Carlamaria Lucci, Percezioni del tempo cosmico nell’Iliade
La mia relazione prenderà l’avvio dai risultati degli studi, condotti da J.-P. Vernant sul racconto esiodeo delle cinque età del mondo (Op. 106-201), tra gli anni Sessanta e Ottanta del secolo passato. L’esito principale di quei lavori risiede nell’identificazione di un immaginario riconducibile, attraverso la voce del poeta Esiodo, al punto di vista di uomini dell’età arcaica della Grecia (VIII-VII sec. a.C.), impegnati a situarsi entro un ordine e una storia cosmica più vasti. In tale immaginario, Vernant ha riconosciuto la transizione da fasi cosmiche più antiche (“dell’oro”, “dell’argento”, “del bronzo” e “degli eroi”), segnate da una sostanziale permeabilità di rapporti fra uomini e dei, a una fase cosmica più recente (l’“età del ferro”), segnata da un’interruzione di questi rapporti, in coincidenza con l’avvento del lavoro e della riproduzione sessuata come condizioni ineludibili d’esistenza per il genere umano contemporaneo ad Esiodo.
L’obiettivo della mia relazione sarà di verificare in che misura questo immaginario trovi riscontro nell’Iliade e fino a che punto possa considerarsi rappresentativo di un punto di vista condiviso fra i destinatari dell’epica greca arcaica. L’analisi di alcuni passaggi significativi del poema, fra loro irrelati, permetterà di ricostruire una serie di percezioni del tempo cosmico compatibili con il racconto esiodeo e suscettibile di articolarsi in tre momenti principali: 1) una fase post-iliadica (Il. XII 10-33, V 302-4, XII 379-83, 445-9, XX 285-7), caratterizzata dall’avvento di una generazione di uomini depotenziati che non conoscono eroi, se non come oggetti di una memoria ancestrale risalente alla guerra di Troia (in convergenza con quanto narrato a proposito della quarta e quinta età esiodee); 2) una fase pre-iliadica, posteriore all’affermazione dell’ordine di Zeus sull’Olimpo (Il. I 396-406, V 392-404, VI 129-40, XV 18-30, XVIII 394-409, XXI 442-57), caratterizzata da costanti tensioni tra gli esseri sovraumani, suscettibili di arrivare fino all’oltraggio del corpo divino, talora inflitto da uomini (in convergenza con quanto narrato a proposito della seconda e terza età esiodee); 3) una condizione originaria di fertilità della terra e degli armenti, denotata come pre-iliadica, ma non chiaramente situata in termini temporali (Il. IX 533-42), comparabile con quanto evocato nell’età dell’oro esiodea.

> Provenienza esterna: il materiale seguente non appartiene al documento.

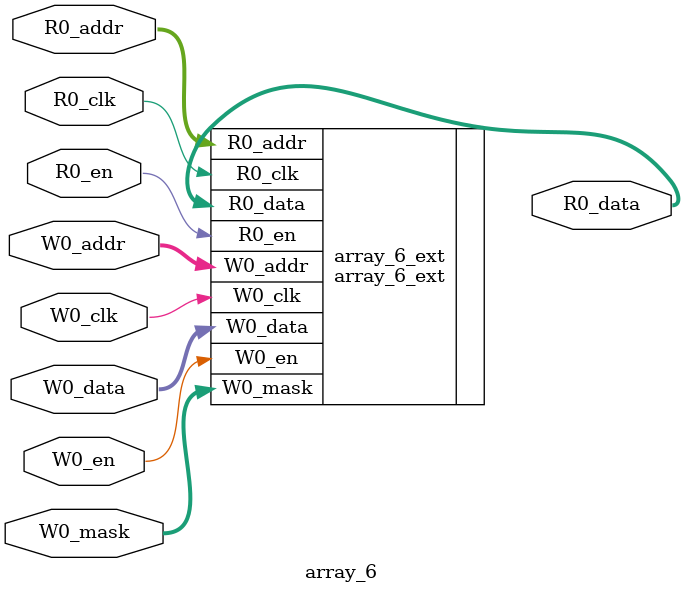
<source format=sv>
`ifndef RANDOMIZE
  `ifdef RANDOMIZE_MEM_INIT
    `define RANDOMIZE
  `endif // RANDOMIZE_MEM_INIT
`endif // not def RANDOMIZE
`ifndef RANDOMIZE
  `ifdef RANDOMIZE_REG_INIT
    `define RANDOMIZE
  `endif // RANDOMIZE_REG_INIT
`endif // not def RANDOMIZE

`ifndef RANDOM
  `define RANDOM $random
`endif // not def RANDOM

// Users can define INIT_RANDOM as general code that gets injected into the
// initializer block for modules with registers.
`ifndef INIT_RANDOM
  `define INIT_RANDOM
`endif // not def INIT_RANDOM

// If using random initialization, you can also define RANDOMIZE_DELAY to
// customize the delay used, otherwise 0.002 is used.
`ifndef RANDOMIZE_DELAY
  `define RANDOMIZE_DELAY 0.002
`endif // not def RANDOMIZE_DELAY

// Define INIT_RANDOM_PROLOG_ for use in our modules below.
`ifndef INIT_RANDOM_PROLOG_
  `ifdef RANDOMIZE
    `ifdef VERILATOR
      `define INIT_RANDOM_PROLOG_ `INIT_RANDOM
    `else  // VERILATOR
      `define INIT_RANDOM_PROLOG_ `INIT_RANDOM #`RANDOMIZE_DELAY begin end
    `endif // VERILATOR
  `else  // RANDOMIZE
    `define INIT_RANDOM_PROLOG_
  `endif // RANDOMIZE
`endif // not def INIT_RANDOM_PROLOG_

// Include register initializers in init blocks unless synthesis is set
`ifndef SYNTHESIS
  `ifndef ENABLE_INITIAL_REG_
    `define ENABLE_INITIAL_REG_
  `endif // not def ENABLE_INITIAL_REG_
`endif // not def SYNTHESIS

// Include rmemory initializers in init blocks unless synthesis is set
`ifndef SYNTHESIS
  `ifndef ENABLE_INITIAL_MEM_
    `define ENABLE_INITIAL_MEM_
  `endif // not def ENABLE_INITIAL_MEM_
`endif // not def SYNTHESIS

module array_6(	// utility/src/main/scala/utility/SRAMTemplate.scala:105:26
  input  [8:0]  R0_addr,
  input         R0_en,
  input         R0_clk,
  output [15:0] R0_data,
  input  [8:0]  W0_addr,
  input         W0_en,
  input         W0_clk,
  input  [15:0] W0_data,
  input  [7:0]  W0_mask
);

  array_6_ext array_6_ext (	// utility/src/main/scala/utility/SRAMTemplate.scala:105:26
    .R0_addr (R0_addr),
    .R0_en   (R0_en),
    .R0_clk  (R0_clk),
    .R0_data (R0_data),
    .W0_addr (W0_addr),
    .W0_en   (W0_en),
    .W0_clk  (W0_clk),
    .W0_data (W0_data),
    .W0_mask (W0_mask)
  );
endmodule


</source>
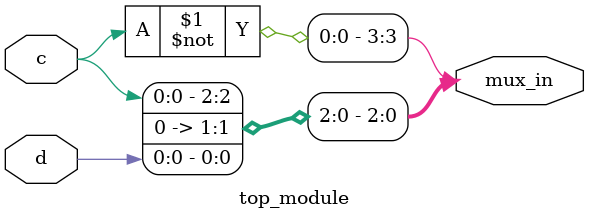
<source format=sv>
module top_module (
    input c,
    input d,
    output [3:0] mux_in
);

    // 2-to-1 mux1
    assign mux_in[0] = d;
    assign mux_in[1] = 1'b0;

    // 2-to-1 mux2
    assign mux_in[2] = c;
    assign mux_in[3] = ~c;

endmodule

</source>
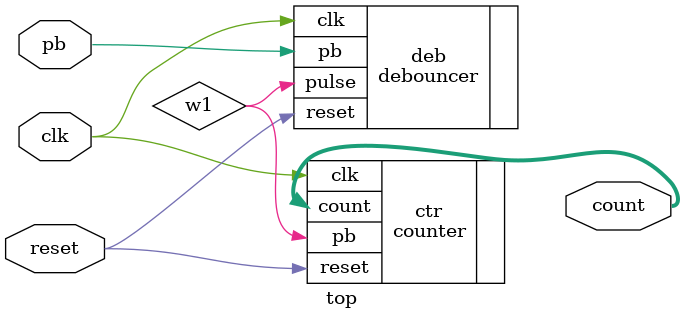
<source format=v>
`timescale 1ns / 1ps


module top(
  input clk, input reset, input pb, output [7:0] count
  );
  wire w1;
  debouncer deb(.clk(clk), .reset(reset), .pb(pb), .pulse(w1));
  counter   ctr(.clk(clk), .reset(reset),  .pb(w1), .count(count));
endmodule

</source>
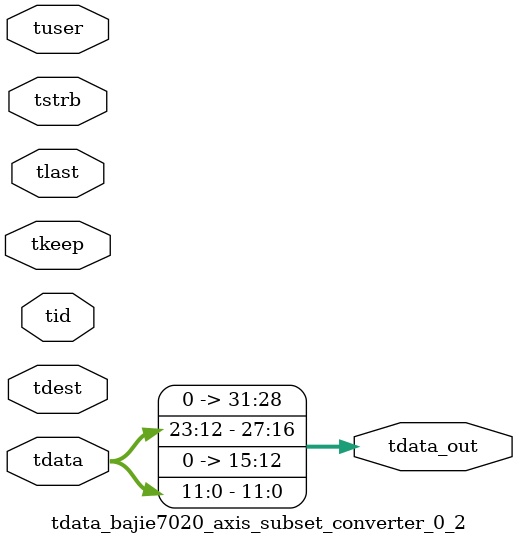
<source format=v>


`timescale 1ps/1ps

module tdata_bajie7020_axis_subset_converter_0_2 #
(
parameter C_S_AXIS_TDATA_WIDTH = 32,
parameter C_S_AXIS_TUSER_WIDTH = 0,
parameter C_S_AXIS_TID_WIDTH   = 0,
parameter C_S_AXIS_TDEST_WIDTH = 0,
parameter C_M_AXIS_TDATA_WIDTH = 32
)
(
input  [(C_S_AXIS_TDATA_WIDTH == 0 ? 1 : C_S_AXIS_TDATA_WIDTH)-1:0     ] tdata,
input  [(C_S_AXIS_TUSER_WIDTH == 0 ? 1 : C_S_AXIS_TUSER_WIDTH)-1:0     ] tuser,
input  [(C_S_AXIS_TID_WIDTH   == 0 ? 1 : C_S_AXIS_TID_WIDTH)-1:0       ] tid,
input  [(C_S_AXIS_TDEST_WIDTH == 0 ? 1 : C_S_AXIS_TDEST_WIDTH)-1:0     ] tdest,
input  [(C_S_AXIS_TDATA_WIDTH/8)-1:0 ] tkeep,
input  [(C_S_AXIS_TDATA_WIDTH/8)-1:0 ] tstrb,
input                                                                    tlast,
output [C_M_AXIS_TDATA_WIDTH-1:0] tdata_out
);

assign tdata_out = {4'b0000,tdata[23:12],4'b0000,tdata[11:0]};

endmodule


</source>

A fronte di queste analogie, le differenze tra l’immaginario iliadico e l’immaginario esiodeo saranno rintracciate nella diversa modalità di trattamento del tema. Le diverse percezioni del tempo cosmico risulteranno veicolate da immagini irrelate di essere umani e sovraumani in azione nell’Iliade; viceversa, risulteranno sinteticamente evocate, per il tramite di allusioni generalizzanti e apocalittiche sull’avvicendarsi delle generazioni umane e sulla loro sorte post mortem, nell’epica esiodea. Si tenterà di spiegare queste differenze come l’esito di un processo di differenziazione, sopraggiunto nella tradizione epica, a partire da un immaginario più antico di cui si colgono le tracce, almeno nell’Iliade, per il tramite della comparazione archeologica. La costante ambientazione dell’oltraggio al corpo divino sullo sfondo di architetture grandiose alle soglie della distruzione, porterà a riflettere alla possibilità di rintracciarvi un immaginario d’implosione della civiltà dei palazzi micenei, sedimentato nella memoria epica nel corso dei secoli (noti archeologicamente come Dark Ages) che seguono il crollo dei palazzi stessi (XIII-XII sec. a.C.). Si cercherà così di mostrare, riprendendo spunti della riflessione dell’antropologo Ernesto de Martino, come la crisi di una civiltà si sia tradotta in un immaginario di fine del mondo o, piuttosto, di ripetute immagini di fine del mondo, reciprocamente isolate nell’Iliade in plurime evocazioni narrative, articolate in un discorso strutturato sotto forma di cosmologia e successioni di età nell’epica esiodea.